Re-running migrate is always safe if _old/ is clean — the classifier is deterministic and re-pulls your MLproject and scripts. Tiny main.py tweaks are usually faster than a full re-migrate once the project is otherwise good.

15. Bump `author_assessed_status` once you're confident¶

Migrate defaults to yellow. After your smoke tests pass and you've verified against real data, bump to green. If issues are known, drop to orange or red — it's self-assessed and visible to everyone browsing chap-core.

# main.py
model_metadata=ModelMetadata(
    ...,
    author_assessed_status=AssessedStatus.green,
),

16. Commit, but decide what to do with `_old/`¶

_old/ holds your original MLproject, pre-chapkit project metadata, and example data.

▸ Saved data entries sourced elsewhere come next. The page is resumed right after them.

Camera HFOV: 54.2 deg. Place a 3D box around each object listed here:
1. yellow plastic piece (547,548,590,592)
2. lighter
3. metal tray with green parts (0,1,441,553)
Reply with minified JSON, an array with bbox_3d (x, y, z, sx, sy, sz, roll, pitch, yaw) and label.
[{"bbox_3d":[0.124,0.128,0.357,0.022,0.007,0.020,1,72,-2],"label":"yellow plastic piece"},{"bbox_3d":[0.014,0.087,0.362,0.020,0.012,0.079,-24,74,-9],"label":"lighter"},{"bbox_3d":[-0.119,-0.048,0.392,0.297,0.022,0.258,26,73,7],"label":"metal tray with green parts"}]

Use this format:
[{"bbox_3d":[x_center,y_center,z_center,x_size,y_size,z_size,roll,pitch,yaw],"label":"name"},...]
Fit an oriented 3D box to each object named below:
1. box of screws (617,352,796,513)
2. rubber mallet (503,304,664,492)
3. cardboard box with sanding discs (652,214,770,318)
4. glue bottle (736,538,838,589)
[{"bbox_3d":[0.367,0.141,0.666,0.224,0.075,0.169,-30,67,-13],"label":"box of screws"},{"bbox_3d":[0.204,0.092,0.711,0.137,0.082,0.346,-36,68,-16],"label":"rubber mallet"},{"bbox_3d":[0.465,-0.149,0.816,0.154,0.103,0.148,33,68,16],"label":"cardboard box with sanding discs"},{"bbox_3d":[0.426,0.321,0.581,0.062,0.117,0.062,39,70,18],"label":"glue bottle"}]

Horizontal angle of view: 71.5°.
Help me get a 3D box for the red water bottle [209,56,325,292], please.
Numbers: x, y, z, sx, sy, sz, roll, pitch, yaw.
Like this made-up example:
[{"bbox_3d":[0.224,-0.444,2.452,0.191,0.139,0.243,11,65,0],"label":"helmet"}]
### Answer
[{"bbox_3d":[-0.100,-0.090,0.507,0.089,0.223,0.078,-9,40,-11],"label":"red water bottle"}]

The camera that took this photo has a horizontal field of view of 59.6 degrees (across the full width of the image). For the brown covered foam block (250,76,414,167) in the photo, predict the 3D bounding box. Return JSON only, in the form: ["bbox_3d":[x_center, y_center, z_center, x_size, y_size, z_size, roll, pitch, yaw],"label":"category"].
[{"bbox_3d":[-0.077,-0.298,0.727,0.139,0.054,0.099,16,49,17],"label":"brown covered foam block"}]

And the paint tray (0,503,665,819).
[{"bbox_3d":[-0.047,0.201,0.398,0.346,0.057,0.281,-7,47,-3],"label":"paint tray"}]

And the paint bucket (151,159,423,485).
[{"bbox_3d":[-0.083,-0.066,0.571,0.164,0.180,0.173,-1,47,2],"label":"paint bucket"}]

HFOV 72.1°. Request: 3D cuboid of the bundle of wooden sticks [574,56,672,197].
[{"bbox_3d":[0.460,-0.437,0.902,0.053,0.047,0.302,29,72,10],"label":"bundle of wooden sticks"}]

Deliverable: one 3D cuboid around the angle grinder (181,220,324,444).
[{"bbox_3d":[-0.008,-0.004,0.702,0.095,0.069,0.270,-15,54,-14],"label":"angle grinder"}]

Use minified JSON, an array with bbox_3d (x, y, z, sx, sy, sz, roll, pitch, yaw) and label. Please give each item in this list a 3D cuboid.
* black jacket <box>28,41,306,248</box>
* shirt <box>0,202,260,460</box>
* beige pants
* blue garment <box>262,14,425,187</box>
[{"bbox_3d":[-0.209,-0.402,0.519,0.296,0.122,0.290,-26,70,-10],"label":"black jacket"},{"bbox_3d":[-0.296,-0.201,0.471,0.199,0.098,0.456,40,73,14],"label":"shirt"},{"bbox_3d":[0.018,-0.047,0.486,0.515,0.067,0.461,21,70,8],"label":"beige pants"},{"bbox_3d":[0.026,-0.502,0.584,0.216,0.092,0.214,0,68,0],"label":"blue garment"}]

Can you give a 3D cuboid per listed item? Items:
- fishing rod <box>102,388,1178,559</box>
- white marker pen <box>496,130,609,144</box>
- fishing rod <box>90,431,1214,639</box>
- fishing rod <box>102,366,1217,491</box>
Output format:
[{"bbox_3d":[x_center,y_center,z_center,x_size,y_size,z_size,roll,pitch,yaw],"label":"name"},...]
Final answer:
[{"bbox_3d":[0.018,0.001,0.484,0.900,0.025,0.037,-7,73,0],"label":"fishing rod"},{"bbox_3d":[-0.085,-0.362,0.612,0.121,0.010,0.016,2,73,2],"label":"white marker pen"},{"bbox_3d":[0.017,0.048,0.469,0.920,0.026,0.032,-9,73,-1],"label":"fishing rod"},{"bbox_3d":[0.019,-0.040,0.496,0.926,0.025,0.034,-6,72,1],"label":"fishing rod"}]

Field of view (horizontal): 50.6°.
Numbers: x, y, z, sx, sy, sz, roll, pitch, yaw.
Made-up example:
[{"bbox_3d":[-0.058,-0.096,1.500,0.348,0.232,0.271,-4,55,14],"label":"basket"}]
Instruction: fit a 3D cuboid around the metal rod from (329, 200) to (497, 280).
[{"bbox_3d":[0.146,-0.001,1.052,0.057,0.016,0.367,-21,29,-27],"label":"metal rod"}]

Two reasonable choices:

Keep it in git (default) — useful while you iterate; you can re-run migrate or port config by hand. A bit of repo bloat.
.gitignore it — tell git to forget it once the migration is stable. Makes the repo cleaner. The generated .gitignore does not ignore _old/ by default; add a line if you want it out.

Either way:

git add -A
git commit -m "chore: migrate MLproject to chapkit"

17. Register with chap-core¶

The generated main.py calls .with_registration(), so when the service starts with SERVICEKIT_ORCHESTRATOR_URL set, it auto-registers with chap-core and sends keepalive pings. Without the env var it silently no-ops.

Typical compose-based setup (runs your model alongside a chap-core instance):

services:
  my-model:
    build: .
    environment:
      SERVICEKIT_ORCHESTRATOR_URL: http://chap:8000/v2/services/$$register
      # SERVICEKIT_REGISTRATION_KEY: ${SERVICEKIT_REGISTRATION_KEY:-}   # optional shared secret
    depends_on:
      chap:
        condition: service_healthy

18. Publish the image¶

Push to a registry you control (typically GitHub Container Registry):

docker tag my-model ghcr.io/your-org/my-model:latest
docker push ghcr.io/your-org/my-model:latest

Point the image: in your production compose file at the tag, and you're live.

19. Retire `_old/` once you're done¶

Once the migrated project has been running cleanly for a release cycle and nothing in _old/ is relevant anymore:

git rm -r _old/
git commit -m "chore: drop _old/ now that migration is stable"

If a future teammate asks what used to live there, the commit history has the answer.